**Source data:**
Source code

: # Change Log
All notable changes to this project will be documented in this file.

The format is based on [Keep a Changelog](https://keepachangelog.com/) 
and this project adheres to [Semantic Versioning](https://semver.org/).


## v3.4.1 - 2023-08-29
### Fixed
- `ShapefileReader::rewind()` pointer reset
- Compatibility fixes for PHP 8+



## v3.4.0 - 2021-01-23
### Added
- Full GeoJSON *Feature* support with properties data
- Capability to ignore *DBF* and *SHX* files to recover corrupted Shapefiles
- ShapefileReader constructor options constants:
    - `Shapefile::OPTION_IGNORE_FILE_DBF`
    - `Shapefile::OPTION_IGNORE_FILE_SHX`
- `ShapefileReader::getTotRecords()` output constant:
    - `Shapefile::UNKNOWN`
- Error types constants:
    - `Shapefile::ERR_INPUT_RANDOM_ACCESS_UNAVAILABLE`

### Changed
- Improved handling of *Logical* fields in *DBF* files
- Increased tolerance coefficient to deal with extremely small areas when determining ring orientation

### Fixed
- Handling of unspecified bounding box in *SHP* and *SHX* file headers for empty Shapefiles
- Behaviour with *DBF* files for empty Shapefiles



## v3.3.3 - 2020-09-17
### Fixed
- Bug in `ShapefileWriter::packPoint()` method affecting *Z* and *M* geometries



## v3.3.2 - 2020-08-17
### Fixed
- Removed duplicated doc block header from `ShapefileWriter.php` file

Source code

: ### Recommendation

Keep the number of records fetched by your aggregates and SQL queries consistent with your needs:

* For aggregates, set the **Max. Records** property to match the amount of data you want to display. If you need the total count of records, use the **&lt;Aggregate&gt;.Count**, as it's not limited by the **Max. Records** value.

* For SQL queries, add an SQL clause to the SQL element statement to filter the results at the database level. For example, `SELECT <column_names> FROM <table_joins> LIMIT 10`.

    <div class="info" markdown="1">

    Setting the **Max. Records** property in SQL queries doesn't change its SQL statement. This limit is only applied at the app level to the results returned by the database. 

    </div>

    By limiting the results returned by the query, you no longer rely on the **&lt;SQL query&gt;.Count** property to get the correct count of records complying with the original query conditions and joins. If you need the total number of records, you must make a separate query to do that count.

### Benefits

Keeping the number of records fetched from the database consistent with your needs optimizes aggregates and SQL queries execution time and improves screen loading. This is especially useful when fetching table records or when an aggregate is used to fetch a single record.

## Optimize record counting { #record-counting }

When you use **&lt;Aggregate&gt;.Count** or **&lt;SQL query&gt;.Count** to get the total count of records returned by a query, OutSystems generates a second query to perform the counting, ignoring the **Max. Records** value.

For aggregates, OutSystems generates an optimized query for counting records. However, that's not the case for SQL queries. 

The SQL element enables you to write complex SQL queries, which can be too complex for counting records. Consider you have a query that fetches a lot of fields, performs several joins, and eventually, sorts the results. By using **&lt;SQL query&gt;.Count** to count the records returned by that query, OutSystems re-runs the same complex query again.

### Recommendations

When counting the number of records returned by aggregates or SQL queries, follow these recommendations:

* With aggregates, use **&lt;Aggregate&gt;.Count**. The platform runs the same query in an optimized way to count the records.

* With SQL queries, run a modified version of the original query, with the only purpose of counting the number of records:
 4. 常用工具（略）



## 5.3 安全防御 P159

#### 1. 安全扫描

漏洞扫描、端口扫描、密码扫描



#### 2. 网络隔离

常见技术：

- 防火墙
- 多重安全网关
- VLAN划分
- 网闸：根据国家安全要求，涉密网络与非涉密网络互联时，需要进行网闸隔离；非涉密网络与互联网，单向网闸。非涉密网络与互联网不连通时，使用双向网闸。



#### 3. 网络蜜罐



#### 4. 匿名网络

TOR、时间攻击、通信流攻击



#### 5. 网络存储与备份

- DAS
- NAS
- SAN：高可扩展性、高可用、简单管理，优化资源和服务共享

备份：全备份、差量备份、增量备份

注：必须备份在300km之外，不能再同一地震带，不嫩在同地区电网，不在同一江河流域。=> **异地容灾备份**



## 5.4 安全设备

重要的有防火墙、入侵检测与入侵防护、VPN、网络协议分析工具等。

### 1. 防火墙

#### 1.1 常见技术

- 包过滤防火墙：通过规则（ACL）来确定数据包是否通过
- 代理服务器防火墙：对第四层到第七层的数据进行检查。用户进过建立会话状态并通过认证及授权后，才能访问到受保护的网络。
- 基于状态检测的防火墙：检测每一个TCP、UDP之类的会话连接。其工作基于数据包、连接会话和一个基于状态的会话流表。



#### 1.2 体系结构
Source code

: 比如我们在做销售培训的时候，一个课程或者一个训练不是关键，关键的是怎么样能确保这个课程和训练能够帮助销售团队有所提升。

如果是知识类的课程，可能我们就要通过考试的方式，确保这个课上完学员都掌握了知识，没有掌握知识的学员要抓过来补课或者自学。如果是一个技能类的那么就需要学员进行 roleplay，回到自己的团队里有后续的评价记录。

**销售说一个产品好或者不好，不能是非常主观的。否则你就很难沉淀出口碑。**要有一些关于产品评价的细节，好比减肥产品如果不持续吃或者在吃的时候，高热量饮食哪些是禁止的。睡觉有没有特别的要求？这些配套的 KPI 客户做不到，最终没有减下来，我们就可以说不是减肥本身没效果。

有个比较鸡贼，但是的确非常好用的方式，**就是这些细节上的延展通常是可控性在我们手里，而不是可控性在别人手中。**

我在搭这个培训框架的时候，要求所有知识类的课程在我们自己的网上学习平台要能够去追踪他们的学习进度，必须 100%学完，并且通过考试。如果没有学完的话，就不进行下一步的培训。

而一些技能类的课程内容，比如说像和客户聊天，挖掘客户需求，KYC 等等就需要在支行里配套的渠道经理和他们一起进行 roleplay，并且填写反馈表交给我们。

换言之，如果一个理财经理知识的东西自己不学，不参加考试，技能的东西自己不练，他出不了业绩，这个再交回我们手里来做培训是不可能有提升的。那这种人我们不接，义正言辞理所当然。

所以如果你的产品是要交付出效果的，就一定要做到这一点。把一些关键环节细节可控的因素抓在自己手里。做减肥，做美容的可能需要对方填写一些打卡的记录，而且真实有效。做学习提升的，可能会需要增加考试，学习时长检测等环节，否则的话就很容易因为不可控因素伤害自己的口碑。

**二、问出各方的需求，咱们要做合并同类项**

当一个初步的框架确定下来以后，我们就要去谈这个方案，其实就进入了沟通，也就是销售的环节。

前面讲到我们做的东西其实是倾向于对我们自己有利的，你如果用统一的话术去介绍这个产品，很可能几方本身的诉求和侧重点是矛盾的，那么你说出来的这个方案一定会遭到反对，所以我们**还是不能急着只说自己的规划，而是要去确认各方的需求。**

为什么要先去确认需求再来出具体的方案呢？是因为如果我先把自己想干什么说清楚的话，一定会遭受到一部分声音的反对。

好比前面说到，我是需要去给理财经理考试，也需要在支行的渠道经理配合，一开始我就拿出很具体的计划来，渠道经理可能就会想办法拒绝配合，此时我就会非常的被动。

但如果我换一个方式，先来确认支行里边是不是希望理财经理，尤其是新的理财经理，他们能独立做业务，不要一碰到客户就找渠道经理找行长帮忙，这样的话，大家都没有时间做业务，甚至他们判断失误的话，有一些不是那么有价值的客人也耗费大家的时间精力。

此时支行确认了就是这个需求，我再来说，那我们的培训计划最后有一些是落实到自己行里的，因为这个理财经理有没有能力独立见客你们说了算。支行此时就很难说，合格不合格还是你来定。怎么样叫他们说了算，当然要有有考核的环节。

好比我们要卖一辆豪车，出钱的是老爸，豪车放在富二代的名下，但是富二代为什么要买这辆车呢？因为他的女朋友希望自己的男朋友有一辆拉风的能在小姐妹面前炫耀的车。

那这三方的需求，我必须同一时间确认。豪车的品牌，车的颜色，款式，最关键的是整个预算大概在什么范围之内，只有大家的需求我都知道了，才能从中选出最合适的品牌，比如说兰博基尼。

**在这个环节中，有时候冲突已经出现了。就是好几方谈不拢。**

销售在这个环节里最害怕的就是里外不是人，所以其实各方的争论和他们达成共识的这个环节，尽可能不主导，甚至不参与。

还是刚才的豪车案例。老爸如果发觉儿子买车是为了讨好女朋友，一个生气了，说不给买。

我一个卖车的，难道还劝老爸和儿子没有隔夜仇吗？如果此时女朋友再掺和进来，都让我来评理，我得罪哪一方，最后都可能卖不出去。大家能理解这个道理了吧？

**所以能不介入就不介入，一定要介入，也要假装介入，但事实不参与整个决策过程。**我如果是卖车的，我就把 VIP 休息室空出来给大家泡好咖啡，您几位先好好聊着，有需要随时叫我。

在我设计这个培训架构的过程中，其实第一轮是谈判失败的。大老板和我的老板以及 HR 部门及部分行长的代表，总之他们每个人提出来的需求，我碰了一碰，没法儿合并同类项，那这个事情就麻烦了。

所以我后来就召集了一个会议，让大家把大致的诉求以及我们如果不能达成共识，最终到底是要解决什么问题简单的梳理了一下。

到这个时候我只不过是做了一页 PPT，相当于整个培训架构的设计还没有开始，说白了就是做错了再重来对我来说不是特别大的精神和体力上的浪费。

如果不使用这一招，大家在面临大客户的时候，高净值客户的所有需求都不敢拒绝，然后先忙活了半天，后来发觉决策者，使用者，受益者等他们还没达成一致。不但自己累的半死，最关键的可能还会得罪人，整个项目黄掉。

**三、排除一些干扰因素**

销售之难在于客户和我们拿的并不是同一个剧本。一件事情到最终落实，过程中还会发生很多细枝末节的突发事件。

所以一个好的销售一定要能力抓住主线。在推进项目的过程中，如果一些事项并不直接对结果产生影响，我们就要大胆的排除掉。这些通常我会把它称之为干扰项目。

**DIRECTIVE:**
Update the rows from the start through the line containing "and this project", changing "notable" to "significant" and keeping everything else the same. Return only those lines.

**RESPONSE TO THE TASK:**
Source code

: # Change Log
All significant changes to this project will be documented in this file.

The format is based on [Keep a Changelog](https://keepachangelog.com/) 
and this project adheres to [Semantic Versioning](https://semver.org/).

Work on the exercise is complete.